(DATA SHOWN Opens)

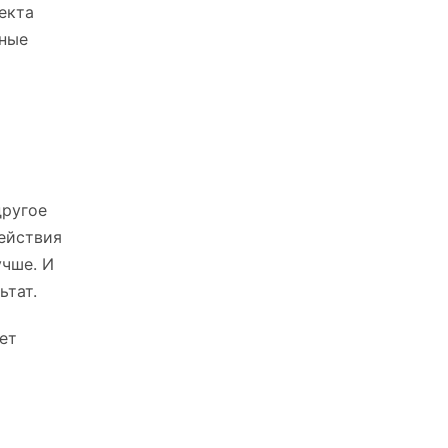
екта
вные
другое
ействия
учше. И
ьтат.
ет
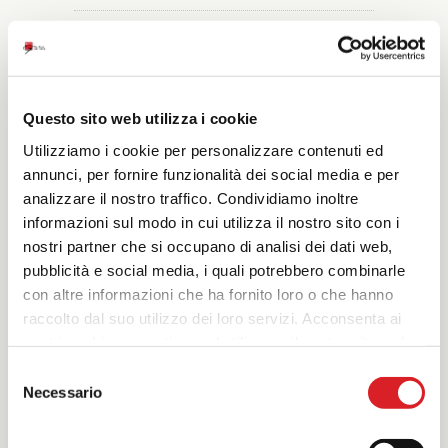
Impermeabilizzazione strutturale -
cristallizzazione
Impermeabilizzazione bentonitica
Questo sito web utilizza i cookie
Utilizziamo i cookie per personalizzare contenuti ed
annunci, per fornire funzionalità dei social media e per
analizzare il nostro traffico. Condividiamo inoltre
informazioni sul modo in cui utilizza il nostro sito con i
nostri partner che si occupano di analisi dei dati web,
pubblicità e social media, i quali potrebbero combinarle
con altre informazioni che ha fornito loro o che hanno
raccolto dal suo utilizzo dei loro servizi. Acconsenta ai
nostri cookie se continua ad utilizzare il nostro sito web.
Selezione
Impermeabilizzazione strutturale -
Necessario
cristallizzazione
del
Impermeabilizzazione strutture in cls in falda e
consenso
in controspinta, impermeabilizzazione piscine,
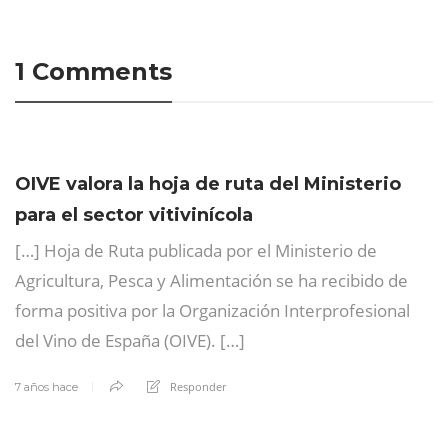
1 Comments
OIVE valora la hoja de ruta del Ministerio
para el sector vitivinícola
[…] Hoja de Ruta publicada por el Ministerio de
Agricultura, Pesca y Alimentación se ha recibido de
forma positiva por la Organización Interprofesional
del Vino de España (OIVE). […]
Responder
7 años hace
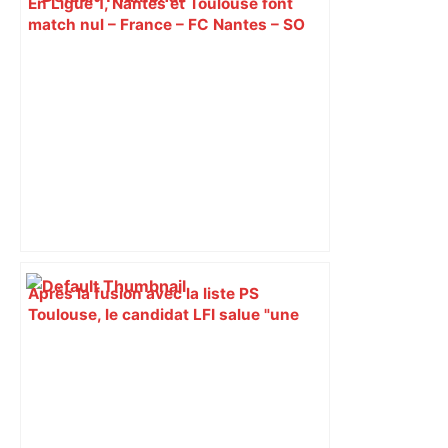
En Ligue 1, Nantes et Toulouse font
match nul – France – FC Nantes – SO
FOOT.com
Après la fusion avec la liste PS
Toulouse, le candidat LFI salue "une
dynamique qui nous oblige à la
responsabilité" – Franceinfo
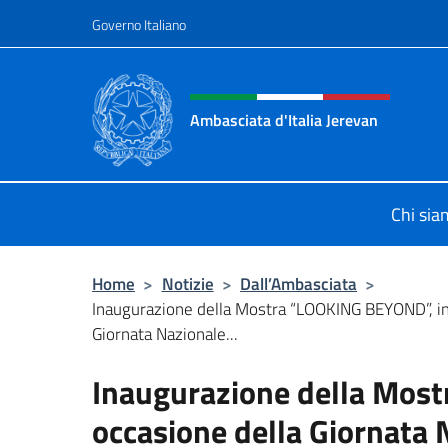
Salta al contenuto
Governo Italiano
Intestazione sito, social 
Ambasciata d'Italia Jerevan
Il nuovo sito Ambasciata d'Italia a 
Chi si
Home
>
Notizie
>
Dall’Ambasciata
>
Inaugurazione della Mostra “LOOKING BEYOND”, in
Giornata Nazionale...
Inaugurazione della Mos
occasione della Giornata 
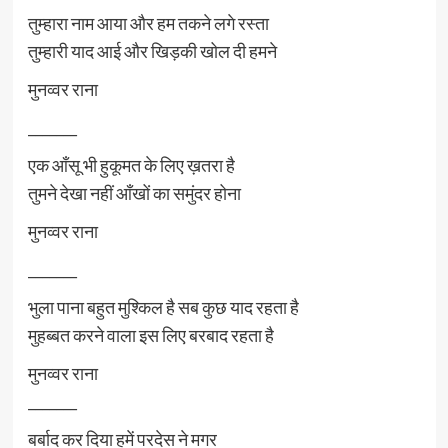
तुम्हारा नाम आया और हम तकने लगे रस्ता
तुम्हारी याद आई और खिड़की खोल दी हमने
मुनव्वर राना
_______
एक आँसू भी हुकूमत के लिए ख़तरा है
तुमने देखा नहीं आँखों का समुंदर होना
मुनव्वर राना
_______
भुला पाना बहुत मुश्किल है सब कुछ याद रहता है
मुहब्बत करने वाला इस लिए बरबाद रहता है
मुनव्वर राना
_______
बर्बाद कर दिया हमें परदेस ने मगर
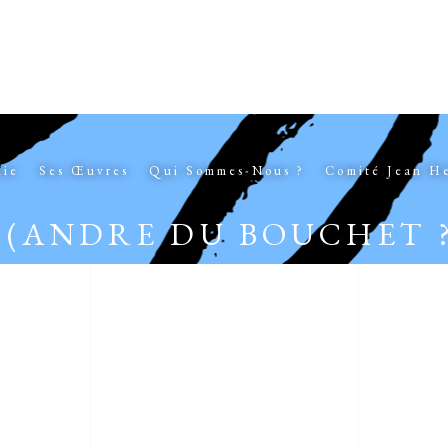
hie
Ses Œuvres
Qui Sommes-Nous ?
Comité Jean H
(ANDRE DU BOUCHET ?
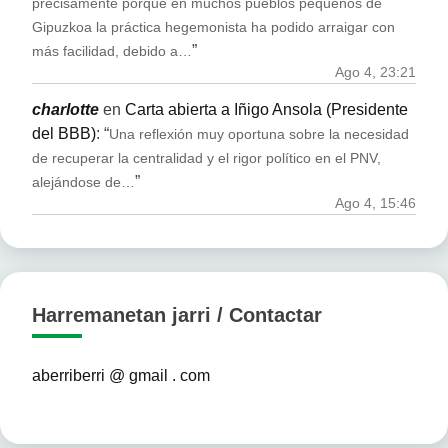
precisamente porque en muchos pueblos pequeños de
Gipuzkoa la práctica hegemonista ha podido arraigar con
”
más facilidad, debido a…
Ago 4, 23:21
charlotte
en
Carta abierta a Iñigo Ansola (Presidente
del BBB)
: “
Una reflexión muy oportuna sobre la necesidad
de recuperar la centralidad y el rigor político en el PNV,
”
alejándose de…
Ago 4, 15:46
Harremanetan jarri / Contactar
aberriberri @ gmail . com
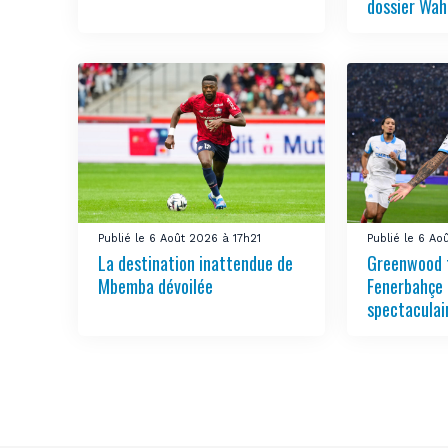
dossier Wah
Publié le 6 Août 2026 à 17h21
Publié le 6 Ao
La destination inattendue de
Greenwood 
Mbemba dévoilée
Fenerbahçe 
spectaculai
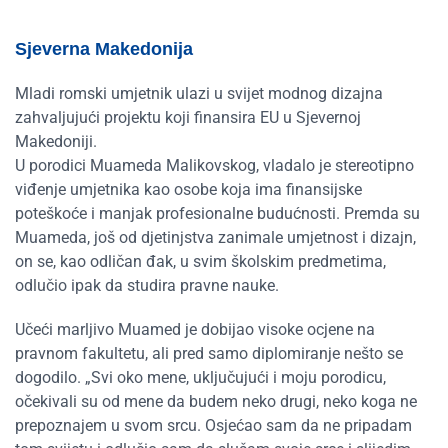
Sjeverna Makedonija
Mladi romski umjetnik ulazi u svijet modnog dizajna
zahvaljujući projektu koji finansira EU u Sjevernoj
Makedoniji.
U porodici Muameda Malikovskog, vladalo je stereotipno
viđenje umjetnika kao osobe koja ima finansijske
poteškoće i manjak profesionalne budućnosti. Premda su
Muameda, još od djetinjstva zanimale umjetnost i dizajn,
on se, kao odličan đak, u svim školskim predmetima,
odlučio ipak da studira pravne nauke.
Učeći marljivo Muamed je dobijao visoke ocjene na
pravnom fakultetu, ali pred samo diplomiranje nešto se
dogodilo. „Svi oko mene, uključujući i moju porodicu,
očekivali su od mene da budem neko drugi, neko koga ne
prepoznajem u svom srcu. Osjećao sam da ne pripadam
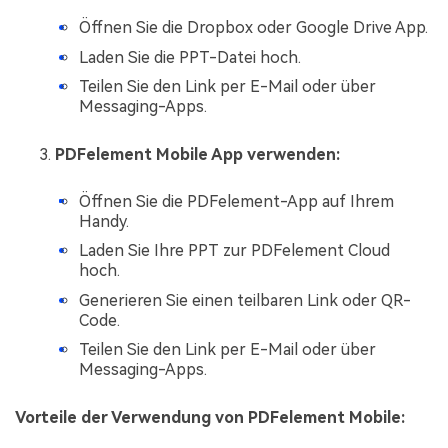
Öffnen Sie die Dropbox oder Google Drive App.
Laden Sie die PPT-Datei hoch.
Teilen Sie den Link per E-Mail oder über
Messaging-Apps.
PDFelement Mobile App verwenden:
Öffnen Sie die PDFelement-App auf Ihrem
Handy.
Laden Sie Ihre PPT zur PDFelement Cloud
hoch.
Generieren Sie einen teilbaren Link oder QR-
Code.
Teilen Sie den Link per E-Mail oder über
Messaging-Apps.
Vorteile der Verwendung von PDFelement Mobile:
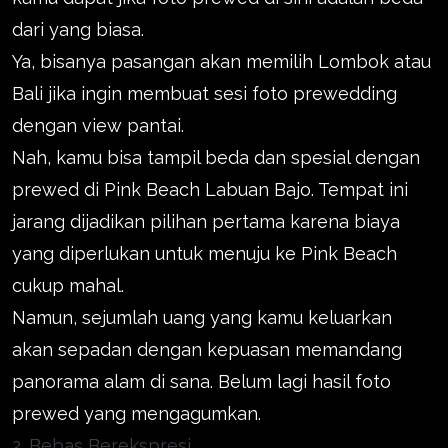
dari yang biasa.
Ya, bisanya pasangan akan memilih Lombok atau
Bali jika ingin membuat sesi foto prewedding
dengan view pantai.
Nah, kamu bisa tampil beda dan spesial dengan
prewed di Pink Beach Labuan Bajo. Tempat ini
jarang dijadikan pilihan pertama karena biaya
yang diperlukan untuk menuju ke Pink Beach
cukup mahal.
Namun, sejumlah uang yang kamu keluarkan
akan sepadan dengan kepuasan memandang
panorama alam di sana. Belum lagi hasil foto
prewed yang mengagumkan.
2. Bebas Berekspresi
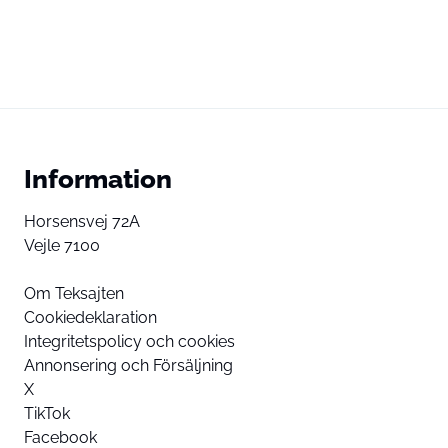
Information
Horsensvej 72A
Vejle 7100
Om Teksajten
Cookiedeklaration
Integritetspolicy och cookies
Annonsering och Försäljning
X
TikTok
Facebook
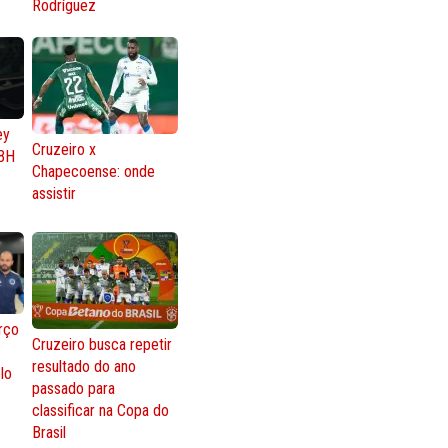
Rodríguez
ey
Cruzeiro x
BH
Chapecoense: onde
assistir
rço
Cruzeiro busca repetir
resultado do ano
lo
passado para
classificar na Copa do
Brasil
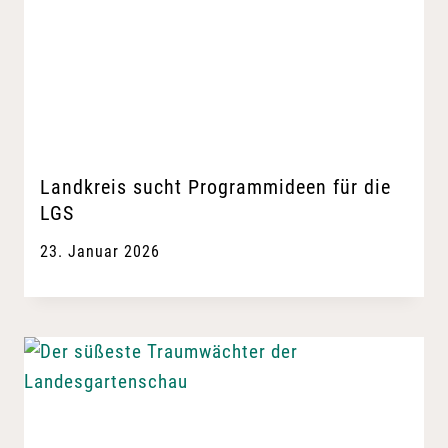
Landkreis sucht Programmideen für die
LGS
23. Januar 2026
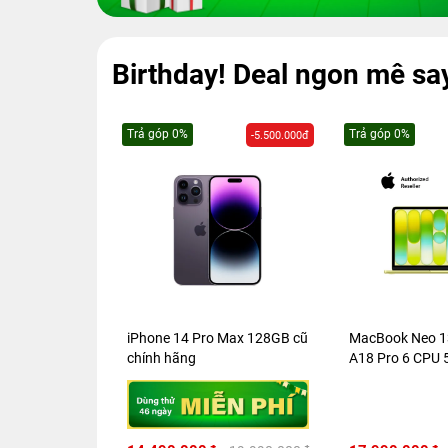
Birthday! Deal ngon mê sa
p 0%
Trả góp 0%
Trả góp
-5.500.000đ
-3.000.000đ
e 14 Pro Max 128GB cũ
MacBook Neo 13 inch 2026
iPad Ai
 hãng
A18 Pro 6 CPU 5 GPU
128GB 
8GB/256GB | Chính hãng
Việt N
Apple Việt Nam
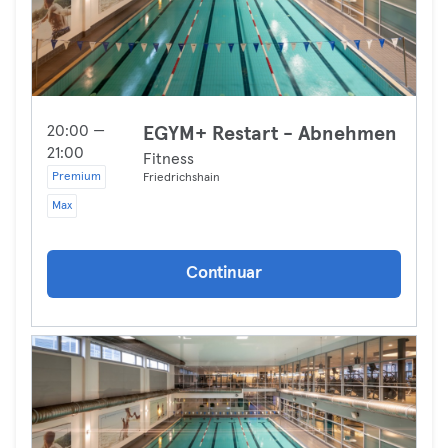
20:00 —
EGYM+ Restart - Abnehmen
21:00
Fitness
Premium
Friedrichshain
Max
Continuar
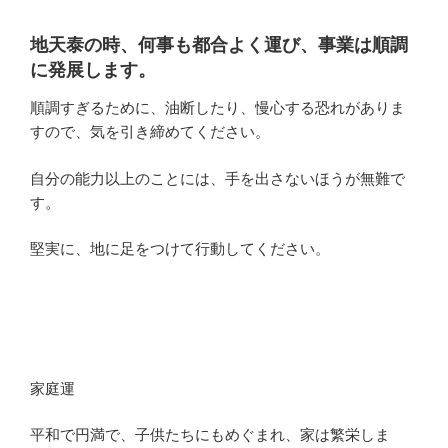
地天泰の時、何事も都合よく運び、事業は順調
に発展します。
順調すぎるために、油断したり、慢心する恐れがありま
すので、気を引き締めてください。
自分の能力以上のことには、手を出さないほうが無難で
す。
堅実に、地に足をつけて行動してください。
家庭運
平和で円満で、子供たちにもめぐまれ、家は繁栄しま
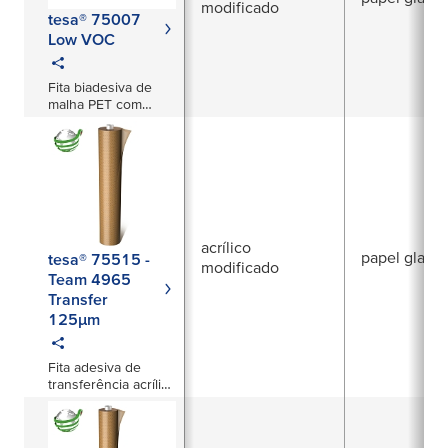
modificado
tesa® 75007
Low VOC
Fita biadesiva de
malha PET com
adesivo acrílico
aderente de 75 µm
para aplicações de
montagem e
laminação em
interiores de
automóveis
acrílico
papel glassi
tesa® 75515 -
modificado
Team 4965
Transfer
125µm
Fita adesiva de
transferência acrílica
de dupla face,
tackificada, 125μm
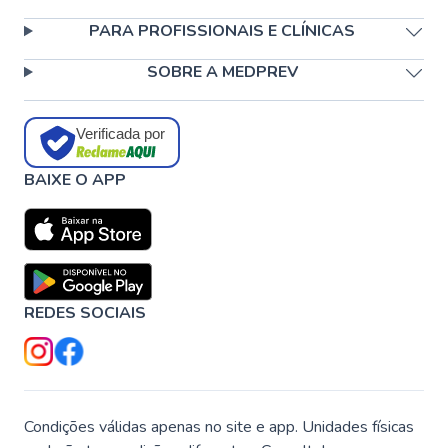
PARA PROFISSIONAIS E CLÍNICAS
SOBRE A MEDPREV
Verificada por
BAIXE O APP
REDES SOCIAIS
Condições válidas apenas no site e app. Unidades físicas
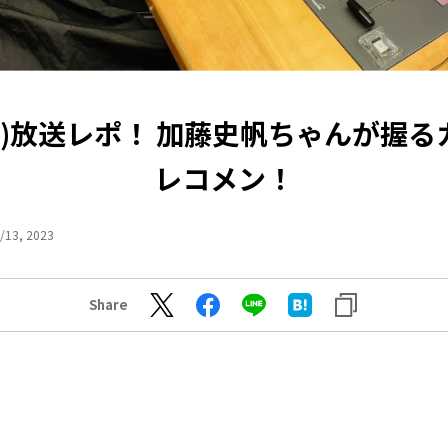
(火)放送レポ！ 加藤史帆ちゃんが握
レコメン！
/13, 2023
Share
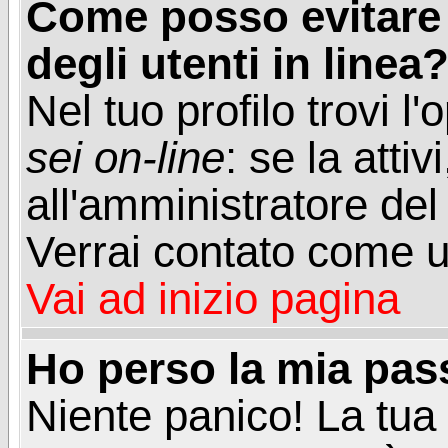
Come posso evitare d
degli utenti in linea
Nel tuo profilo trovi l
sei on-line
: se la attiv
all'amministratore del
Verrai contato come u
Vai ad inizio pagina
Ho perso la mia pa
Niente panico! La tu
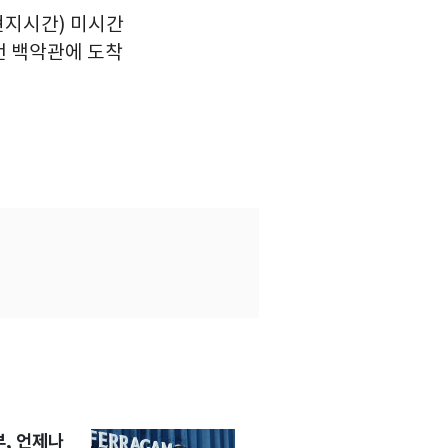
(현지시간) 미시간
턴 백악관에 도착
, 언제나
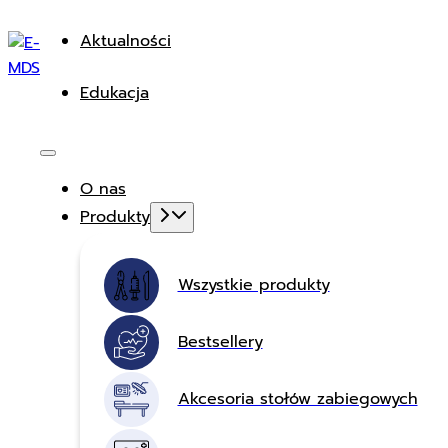
Aktualności
Edukacja
O nas
Produkty
Wszystkie produkty
Bestsellery
Akcesoria stołów zabiegowych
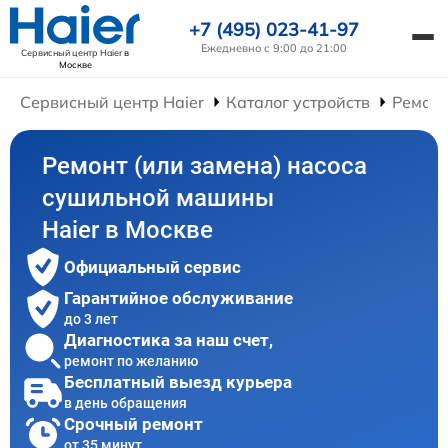
+7 (495) 023-41-97
Ежедневно с 9:00 до 21:00
Сервисный центр Haier
в
Москве
Сервисный центр Haier
Каталог устройств
Ремон
Ремонт (или замена) насоса
сушильной машины
Haier в Москве
Официальный сервис
Гарантийное обслуживание
до 3 лет
Диагностика за наш счет,
ремонт по желанию
Бесплатный выезд курьера
в день обращения
Срочный ремонт
от 35 минут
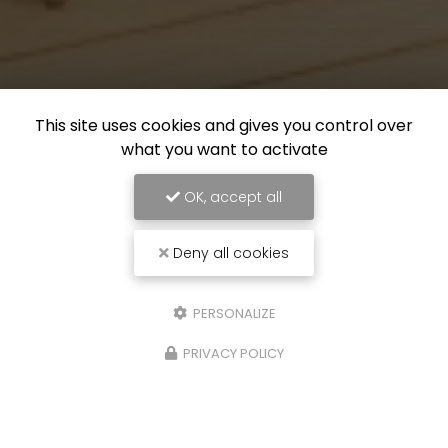
This site uses cookies and gives you control over
what you want to activate
OK, accept all
Deny all cookies
PERSONALIZE
PRIVACY POLICY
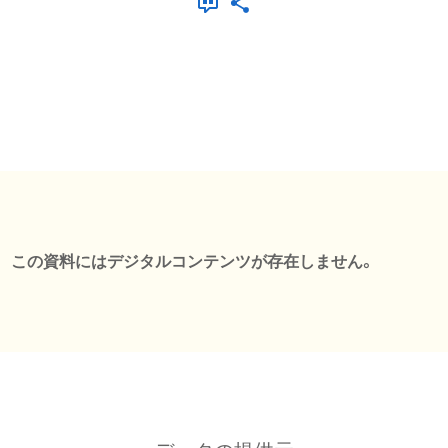
この資料にはデジタルコンテンツが存在しません。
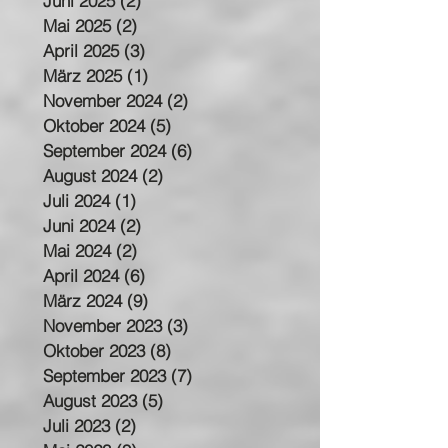
Februar 2026
(1)
1 Beitrag
Juni 2025
(2)
2 Beiträge
Mai 2025
(2)
2 Beiträge
April 2025
(3)
3 Beiträge
März 2025
(1)
1 Beitrag
November 2024
(2)
2 Beiträge
Oktober 2024
(5)
5 Beiträge
September 2024
(6)
6 Beiträge
August 2024
(2)
2 Beiträge
Juli 2024
(1)
1 Beitrag
Juni 2024
(2)
2 Beiträge
Mai 2024
(2)
2 Beiträge
April 2024
(6)
6 Beiträge
März 2024
(9)
9 Beiträge
November 2023
(3)
3 Beiträge
Oktober 2023
(8)
8 Beiträge
September 2023
(7)
7 Beiträge
August 2023
(5)
5 Beiträge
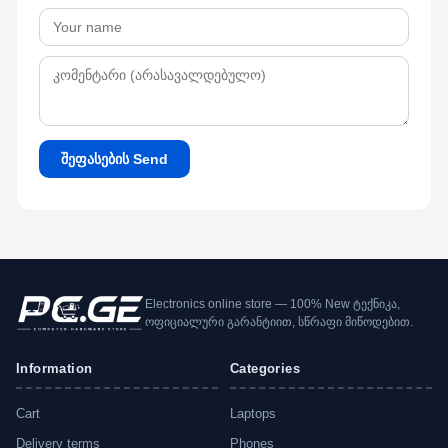
შეფასების Send
Electronics online store — 100% New ტექნიკა,
ოფიციალური გარანტიით, სწრაფი მიწოდებით.
Information
Categories
Cart
Laptops
Delivery terms
Phones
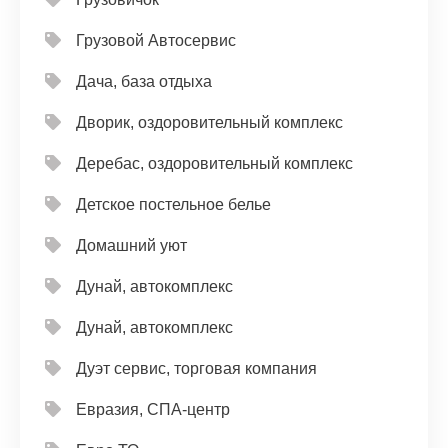
Грузовой Автосервис
Дача, база отдыха
Дворик, оздоровительный комплекс
Деребас, оздоровительный комплекс
Детское постельное белье
Домашний уют
Дунай, автокомплекс
Дунай, автокомплекс
Дуэт сервис, торговая компания
Евразия, СПА-центр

(DATA SHOWN Closes)

* ABOUT THIS EXERCISE:
Where a line in the entries holds "mene", copy that line.

* SOLUTION TO THE EXERCISE:
dogodilo. „Svi oko mene, uključujući i moju porodicu,
očekivali su od mene da budem neko drugi, neko koga ne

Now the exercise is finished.